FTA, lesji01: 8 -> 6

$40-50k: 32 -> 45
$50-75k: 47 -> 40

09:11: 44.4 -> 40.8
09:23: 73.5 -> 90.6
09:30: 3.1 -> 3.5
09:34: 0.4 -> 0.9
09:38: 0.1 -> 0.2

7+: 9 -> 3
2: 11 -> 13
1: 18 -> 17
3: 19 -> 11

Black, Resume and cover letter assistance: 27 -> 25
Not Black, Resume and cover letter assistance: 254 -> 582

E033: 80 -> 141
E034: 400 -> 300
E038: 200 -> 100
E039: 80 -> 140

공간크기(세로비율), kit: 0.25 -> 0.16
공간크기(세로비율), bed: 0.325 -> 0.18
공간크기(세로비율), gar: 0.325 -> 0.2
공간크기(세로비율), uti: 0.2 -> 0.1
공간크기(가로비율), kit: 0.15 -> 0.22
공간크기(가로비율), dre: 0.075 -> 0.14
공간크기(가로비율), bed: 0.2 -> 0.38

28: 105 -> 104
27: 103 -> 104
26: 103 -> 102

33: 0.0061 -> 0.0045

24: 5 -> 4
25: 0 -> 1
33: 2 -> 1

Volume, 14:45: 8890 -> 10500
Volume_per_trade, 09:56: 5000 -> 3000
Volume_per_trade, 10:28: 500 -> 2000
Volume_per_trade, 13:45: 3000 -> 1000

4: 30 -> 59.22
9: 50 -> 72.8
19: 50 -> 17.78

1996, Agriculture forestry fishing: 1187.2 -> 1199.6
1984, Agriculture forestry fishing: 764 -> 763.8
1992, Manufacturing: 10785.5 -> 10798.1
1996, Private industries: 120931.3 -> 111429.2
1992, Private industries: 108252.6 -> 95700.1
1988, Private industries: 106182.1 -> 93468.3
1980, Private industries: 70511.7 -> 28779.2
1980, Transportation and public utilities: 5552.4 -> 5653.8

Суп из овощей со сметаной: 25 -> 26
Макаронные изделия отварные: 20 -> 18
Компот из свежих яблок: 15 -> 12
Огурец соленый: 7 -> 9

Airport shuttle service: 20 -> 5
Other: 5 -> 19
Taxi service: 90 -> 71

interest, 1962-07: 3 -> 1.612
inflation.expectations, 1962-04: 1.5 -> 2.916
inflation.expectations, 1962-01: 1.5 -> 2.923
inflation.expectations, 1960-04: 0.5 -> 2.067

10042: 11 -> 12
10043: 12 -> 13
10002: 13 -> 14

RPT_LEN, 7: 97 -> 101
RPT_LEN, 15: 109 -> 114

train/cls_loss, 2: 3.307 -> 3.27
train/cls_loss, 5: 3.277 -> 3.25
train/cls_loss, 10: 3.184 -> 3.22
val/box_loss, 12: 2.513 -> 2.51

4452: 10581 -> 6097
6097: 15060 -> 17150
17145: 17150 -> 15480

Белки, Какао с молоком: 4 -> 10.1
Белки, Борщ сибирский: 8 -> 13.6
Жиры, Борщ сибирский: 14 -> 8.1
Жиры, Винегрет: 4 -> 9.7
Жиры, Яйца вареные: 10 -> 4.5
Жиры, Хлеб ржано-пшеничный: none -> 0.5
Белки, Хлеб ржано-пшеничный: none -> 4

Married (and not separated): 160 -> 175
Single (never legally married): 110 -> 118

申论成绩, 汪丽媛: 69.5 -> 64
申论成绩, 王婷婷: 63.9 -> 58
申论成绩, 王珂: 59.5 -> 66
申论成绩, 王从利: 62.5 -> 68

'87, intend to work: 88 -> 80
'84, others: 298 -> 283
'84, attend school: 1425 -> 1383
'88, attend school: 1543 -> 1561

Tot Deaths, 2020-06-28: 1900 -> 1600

+--

Nothing in the records above may be left out when you repeat them exactly.

FTA, lesji01: 8 -> 6

$40-50k: 32 -> 45
$50-75k: 47 -> 40

09:11: 44.4 -> 40.8
09:23: 73.5 -> 90.6
09:30: 3.1 -> 3.5
09:34: 0.4 -> 0.9
09:38: 0.1 -> 0.2

7+: 9 -> 3
2: 11 -> 13
1: 18 -> 17
3: 19 -> 11

Black, Resume and cover letter assistance: 27 -> 25
Not Black, Resume and cover letter assistance: 254 -> 582

E033: 80 -> 141
E034: 400 -> 300
E038: 200 -> 100
E039: 80 -> 140

공간크기(세로비율), kit: 0.25 -> 0.16
공간크기(세로비율), bed: 0.325 -> 0.18
공간크기(세로비율), gar: 0.325 -> 0.2
공간크기(세로비율), uti: 0.2 -> 0.1
공간크기(가로비율), kit: 0.15 -> 0.22
공간크기(가로비율), dre: 0.075 -> 0.14
공간크기(가로비율), bed: 0.2 -> 0.38

28: 105 -> 104
27: 103 -> 104
26: 103 -> 102

33: 0.0061 -> 0.0045

24: 5 -> 4
25: 0 -> 1
33: 2 -> 1

Volume, 14:45: 8890 -> 10500
Volume_per_trade, 09:56: 5000 -> 3000
Volume_per_trade, 10:28: 500 -> 2000
Volume_per_trade, 13:45: 3000 -> 1000

4: 30 -> 59.22
9: 50 -> 72.8
19: 50 -> 17.78

1996, Agriculture forestry fishing: 1187.2 -> 1199.6
1984, Agriculture forestry fishing: 764 -> 763.8
1992, Manufacturing: 10785.5 -> 10798.1
1996, Private industries: 120931.3 -> 111429.2
1992, Private industries: 108252.6 -> 95700.1
1988, Private industries: 106182.1 -> 93468.3
1980, Private industries: 70511.7 -> 28779.2
1980, Transportation and public utilities: 5552.4 -> 5653.8

Суп из овощей со сметаной: 25 -> 26
Макаронные изделия отварные: 20 -> 18
Компот из свежих яблок: 15 -> 12
Огурец соленый: 7 -> 9

Airport shuttle service: 20 -> 5
Other: 5 -> 19
Taxi service: 90 -> 71

interest, 1962-07: 3 -> 1.612
inflation.expectations, 1962-04: 1.5 -> 2.916
inflation.expectations, 1962-01: 1.5 -> 2.923
inflation.expectations, 1960-04: 0.5 -> 2.067

10042: 11 -> 12
10043: 12 -> 13
10002: 13 -> 14

RPT_LEN, 7: 97 -> 101
RPT_LEN, 15: 109 -> 114

train/cls_loss, 2: 3.307 -> 3.27
train/cls_loss, 5: 3.277 -> 3.25
train/cls_loss, 10: 3.184 -> 3.22
val/box_loss, 12: 2.513 -> 2.51

4452: 10581 -> 6097
6097: 15060 -> 17150
17145: 17150 -> 15480

Белки, Какао с молоком: 4 -> 10.1
Белки, Борщ сибирский: 8 -> 13.6
Жиры, Борщ сибирский: 14 -> 8.1
Жиры, Винегрет: 4 -> 9.7
Жиры, Яйца вареные: 10 -> 4.5
Жиры, Хлеб ржано-пшеничный: none -> 0.5
Белки, Хлеб ржано-пшеничный: none -> 4

Married (and not separated): 160 -> 175
Single (never legally married): 110 -> 118

申论成绩, 汪丽媛: 69.5 -> 64
申论成绩, 王婷婷: 63.9 -> 58
申论成绩, 王珂: 59.5 -> 66
申论成绩, 王从利: 62.5 -> 68

'87, intend to work: 88 -> 80
'84, others: 298 -> 283
'84, attend school: 1425 -> 1383
'88, attend school: 1543 -> 1561

Tot Deaths, 2020-06-28: 1900 -> 1600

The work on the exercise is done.